• [Extracted records]
=== Section Start ===

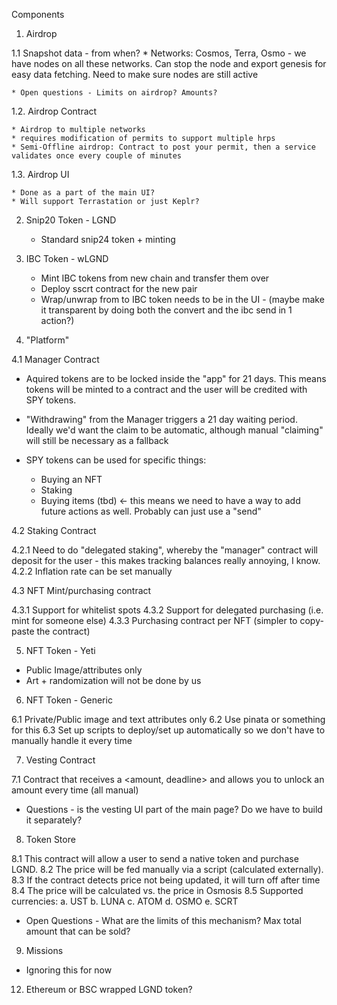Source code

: Components

1. Airdrop

1.1 Snapshot data - from when?
	* Networks: Cosmos, Terra, Osmo  - we have nodes on all these networks. 
    Can stop the node and export genesis for easy data fetching. Need to make sure nodes are still active
	
	* Open questions - Limits on airdrop? Amounts? 
	
	
1.2. Airdrop Contract

	* Airdrop to multiple networks
	* requires modification of permits to support multiple hrps
	* Semi-Offline airdrop: Contract to post your permit, then a service validates once every couple of minutes

1.3. Airdrop UI

	* Done as a part of the main UI?
	* Will support Terrastation or just Keplr?
	
2. Snip20 Token - LGND

	* Standard snip24 token + minting
	
3. IBC Token - wLGND

	* Mint IBC tokens from new chain and transfer them over
	* Deploy sscrt contract for the new pair
	* Wrap/unwrap from to IBC token needs to be in the UI - (maybe make it transparent by doing both the convert and the ibc send in 1 action?)

4. "Platform"

4.1 Manager Contract

* Aquired tokens are to be locked inside the "app" for 21 days. This means tokens will be minted to a contract and the user
will be credited with SPY tokens. 

* "Withdrawing" from the Manager triggers a 21 day waiting period. Ideally we'd want the claim to be automatic, although manual "claiming" will still be necessary as a fallback

* SPY tokens can be used for specific things:

	* Buying an NFT
	* Staking
	* Buying items (tbd) <- this means we need to have a way to add future actions as well. Probably can just use a "send"
	
4.2 Staking Contract

4.2.1 Need to do "delegated staking", whereby the "manager" contract will deposit for the user - this makes tracking balances really annoying, I know.
4.2.2 Inflation rate can be set manually	

4.3 NFT Mint/purchasing contract

4.3.1 Support for whitelist spots
4.3.2 Support for delegated purchasing (i.e. mint for someone else)
4.3.3 Purchasing contract per NFT (simpler to copy-paste the contract)


5. NFT Token - Yeti

* Public Image/attributes only
* Art + randomization will not be done by us

6. NFT Token - Generic

6.1 Private/Public image and text attributes only
6.2 Use pinata or something for this
6.3 Set up scripts to deploy/set up automatically so we don't have to manually handle it every time

7. Vesting Contract

7.1 Contract that receives a <amount, deadline> and allows you to unlock an amount every <x> time (all manual)

* Questions - is the vesting UI part of the main page? Do we have to build it separately?

8. Token Store

8.1 This contract will allow a user to send a native token and purchase LGND. 
8.2 The price will be fed manually via a script (calculated externally). 
8.3 If the contract detects price not being updated, it will turn off after <X> time
8.4 The price will be calculated vs. the price in Osmosis
8.5 Supported currencies:
	a. UST
	b. LUNA
	c. ATOM
	d. OSMO
	e. SCRT

* Open Questions - 
	What are the limits of this mechanism? Max total amount that can be sold?

9. Missions

* Ignoring this for now

12. Ethereum or BSC wrapped LGND token?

=== Section End ===

• [Try it] Above are the entries. Copy exactly the part that opens with the line containing "Buying an NFT" and closes with the line containing "this for now", and no more.

• [Solution]
	* Buying an NFT
	* Staking
	* Buying items (tbd) <- this means we need to have a way to add future actions as well. Probably can just use a "send"
	
4.2 Staking Contract

4.2.1 Need to do "delegated staking", whereby the "manager" contract will deposit for the user - this makes tracking balances really annoying, I know.
4.2.2 Inflation rate can be set manually	

4.3 NFT Mint/purchasing contract

4.3.1 Support for whitelist spots
4.3.2 Support for delegated purchasing (i.e. mint for someone else)
4.3.3 Purchasing contract per NFT (simpler to copy-paste the contract)


5. NFT Token - Yeti

* Public Image/attributes only
* Art + randomization will not be done by us

6. NFT Token - Generic

6.1 Private/Public image and text attributes only
6.2 Use pinata or something for this
6.3 Set up scripts to deploy/set up automatically so we don't have to manually handle it every time

7. Vesting Contract

7.1 Contract that receives a <amount, deadline> and allows you to unlock an amount every <x> time (all manual)

* Questions - is the vesting UI part of the main page? Do we have to build it separately?

8. Token Store

8.1 This contract will allow a user to send a native token and purchase LGND. 
8.2 The price will be fed manually via a script (calculated externally). 
8.3 If the contract detects price not being updated, it will turn off after <X> time
8.4 The price will be calculated vs. the price in Osmosis
8.5 Supported currencies:
	a. UST
	b. LUNA
	c. ATOM
	d. OSMO
	e. SCRT

* Open Questions - 
	What are the limits of this mechanism? Max total amount that can be sold?

9. Missions

* Ignoring this for now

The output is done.